David Lloyd turns on the style, England vs India, 2nd Test, Lord's, 1st day, August 12, 2021

"Time is now right to pass on the microphone," David Lloyd said in a statement  •  Getty Images

David Lloyd, the former England batter and coach, has announced his retirement from Sky Sports after 22 years working as a commentator.
Lloyd, 74, said that "the commentary box feels a little emptier" following the departure of three long-term colleagues in David Gower, Ian Botham and Michael Holding, and the passing of the late Bob Willis.
"I've decided the time is now right to pass on the microphone," Lloyd said in a statement. "It's been an immense privilege to try and bring the sport I love into people's homes up and down the country.
"Sharing a commentary box in Australia in 2013 with my broadcasting hero Bill Lawry was a real highlight. It has been a great pleasure to work alongside Ian Bishop, Ravi Shastri, Shane Warne, Shaun Pollock, and Ian Smith amongst many others.
"With the passing of Bob Willis and after the decision to move on by my good friends David Gower, Ian Botham and more recently, Michael Holding, the commentary box feels a little emptier.

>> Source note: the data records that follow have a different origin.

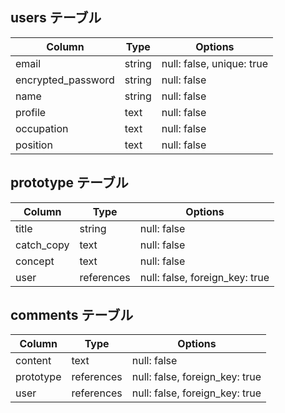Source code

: 
## users テーブル

| Column             | Type   | Options     |
| ------------------ | ------ | ----------- |
| email              | string | null: false, unique: true |
| encrypted_password | string | null: false |
| name               | string | null: false |
| profile            | text   | null: false |
| occupation         | text   | null: false |
| position           | text   | null: false |

## prototype テーブル

| Column    | Type       | Options                        |
| ------    | ---------- | ------------------------------ |
| title     | string     | null: false                    |
| catch_copy| text       | null: false                    |
| concept   | text       | null: false                    |
| user      | references | null: false, foreign_key: true |


## comments テーブル

| Column   | Type       | Options                        |
| -------  | ---------- | ------------------------------ |
| content  | text       | null: false                    |  
| prototype| references | null: false, foreign_key: true |
| user     | references | null: false, foreign_key: true |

And so I feel it is time for me to do the same and move on to the next chapter.
"I leave the Sky box now in immensely capable hands led by my pals Michael Atherton, Nasser Hussain, Ian Ward and Rob Key. To those that follow, cherish that mic. Inform and entertain, so the next generation can fall in love with this wonderful game."
Sky said in a statement that Lloyd had been "a star of the Sky Cricket commentary box for over two decades, with an extraordinary ability to inform and entertain in equal measure" and that he had played "a huge role helping Sky launch Twenty20, taking cricket to new audiences in 2003 - a format that has changed the sport forever".
Lloyd's retirement comes a month after he issued an apology to Azeem Rafiq over an exchange in which he had questioned Rafiq's personal life and made disparaging comments about the UK's Asian cricketing community.
"I deeply regret my actions, and I apologise most sincerely to Azeem and to the Asian cricket community for doing this, and for any offence caused," Lloyd had said. "I am strongly committed to making cricket a more inclusive sport.
"It is very obvious now that more work needs to be done and I will do everything I can to remove discrimination from the sport I love, and the sport that has been my life for over 50 years."
Sky said at the time that it was "committed to actively championing inclusion in cricket - and in all sports - and opposing all forms of discrimination" and that it would investigate Lloyd's comments.